### [TRECHO SELECIONADO]
Título: Ficou devendo
Autor: CELSO MING
Fonte: O Estado de São Paulo, 13/08/2005, Economia & Negócios, p. B2

O pronunciamento que o presidente Lula fez ontem poderia ter sido pior. Teria sido pior, por exemplo, se insistisse em colocar-se como vítima de uma conspiração das elites. De qualquer maneira, foi um discurso lamentável. Foi feito por quem parece não ter noção de que sua eleição foi financiada com recursos ilegais, acobertados por vários crimes. E de que a legitimidade do seu mandato e o do seu vice, José Alencar - cuja campanha foi financiada pelo mesmo pacote de recursos - pode ser questionada. Deixou a impressão de que entende que a crise é do sistema partidário e não do seu governo.

Se o próprio presidente do PT, Tarso Genro, afirmou aos correspondentes da imprensa estrangeira que o discurso "foi insuficiente", pode-se ter boa idéia da falta de noção de realidade do presidente Lula.

Ele afirmou que foi traído, mas não disse por quem. Disse apenas que foi "por práticas inaceitáveis". Se são inaceitáveis, têm de ser denunciados, tanto as práticas como quem as cometeu. Por que não o fez?

Lula disse também que está indignado. Mas não disse por que, nem com quem.

Disse que a Polícia Federal, portanto o próprio governo, está contribuindo decisivamente para esclarecer os fatos. Se está tão bem servido de informações, por que alega que nunca teve conhecimento do que aconteceu?

Se o presidente Lula está convencido de que o PT deve desculpas ao País, então tem conhecimento das práticas inaceitáveis do seu partido. Nesse caso, não basta sugerir pedido de desculpas. É preciso responsabilizar os culpados. E, no entanto, na última reunião do seu Diretório, o PT não foi capaz nem sequer de punir os filiados que já confessaram crimes eleitorais e fiscais graves. Nessas condições, o PT vai pedir desculpas de quê?

[Registros de um conjunto de dados]

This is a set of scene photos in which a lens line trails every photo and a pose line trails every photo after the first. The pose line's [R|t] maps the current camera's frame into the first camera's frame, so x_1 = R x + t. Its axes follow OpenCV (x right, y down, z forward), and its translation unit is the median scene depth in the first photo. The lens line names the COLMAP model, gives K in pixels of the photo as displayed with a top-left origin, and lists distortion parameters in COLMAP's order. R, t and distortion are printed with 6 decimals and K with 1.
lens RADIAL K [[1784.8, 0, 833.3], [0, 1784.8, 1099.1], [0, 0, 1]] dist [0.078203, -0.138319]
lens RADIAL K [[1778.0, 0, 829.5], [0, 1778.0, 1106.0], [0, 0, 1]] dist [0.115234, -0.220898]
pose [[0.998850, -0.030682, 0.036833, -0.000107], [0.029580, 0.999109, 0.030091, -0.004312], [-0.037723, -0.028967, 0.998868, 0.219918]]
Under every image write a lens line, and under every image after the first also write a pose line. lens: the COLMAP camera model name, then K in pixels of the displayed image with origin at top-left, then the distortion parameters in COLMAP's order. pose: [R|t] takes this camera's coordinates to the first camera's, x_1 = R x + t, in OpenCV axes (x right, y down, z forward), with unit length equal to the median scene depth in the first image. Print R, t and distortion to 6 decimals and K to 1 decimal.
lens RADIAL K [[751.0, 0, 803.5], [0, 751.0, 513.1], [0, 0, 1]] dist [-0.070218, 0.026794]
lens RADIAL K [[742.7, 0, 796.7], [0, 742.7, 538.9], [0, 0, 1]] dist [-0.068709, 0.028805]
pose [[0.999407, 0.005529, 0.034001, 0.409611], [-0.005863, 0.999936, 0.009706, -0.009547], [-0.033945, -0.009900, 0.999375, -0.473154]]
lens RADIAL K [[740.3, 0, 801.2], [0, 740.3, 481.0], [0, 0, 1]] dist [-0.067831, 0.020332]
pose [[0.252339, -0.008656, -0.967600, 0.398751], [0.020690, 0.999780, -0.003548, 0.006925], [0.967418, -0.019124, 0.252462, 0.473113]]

### [INSTRUÇÃO DA TAREFA A]
Enumere todas as pessoas mencionadas pelo nome no corpo do artigo sobre o pronunciamento do presidente Lula, excluindo o autor.
### [INSTRUÇÃO DA TAREFA B]
Extraia do artigo sobre o pronunciamento do presidente Lula, sem qualquer alteração, o trecho que se inicia pelas palavras que contêm "Se o próprio" e se encerra em "que não o fez?".
### [INSTRUÇÃO DA TAREFA C]
De acordo com o artigo sobre o pronunciamento do presidente Lula, por que não basta o presidente sugerir que o PT peça desculpas ao País?

### [RESPOSTA DO EXERCÍCIO A]
Lula
José Alencar
Tarso Genro

### [RESPOSTA DO EXERCÍCIO B]
Se o próprio presidente do PT, Tarso Genro, afirmou aos correspondentes da imprensa estrangeira que o discurso "foi insuficiente", pode-se ter boa idéia da falta de noção de realidade do presidente Lula.

Ele afirmou que foi traído, mas não disse por quem. Disse apenas que foi "por práticas inaceitáveis". Se são inaceitáveis, têm de ser denunciados, tanto as práticas como quem as cometeu. Por que não o fez?

### [RESPOSTA DO EXERCÍCIO C]
Se o presidente está convencido de que o PT deve desculpas ao País, então tem conhecimento das práticas inaceitáveis do partido. Nesse caso, é preciso responsabilizar os culpados.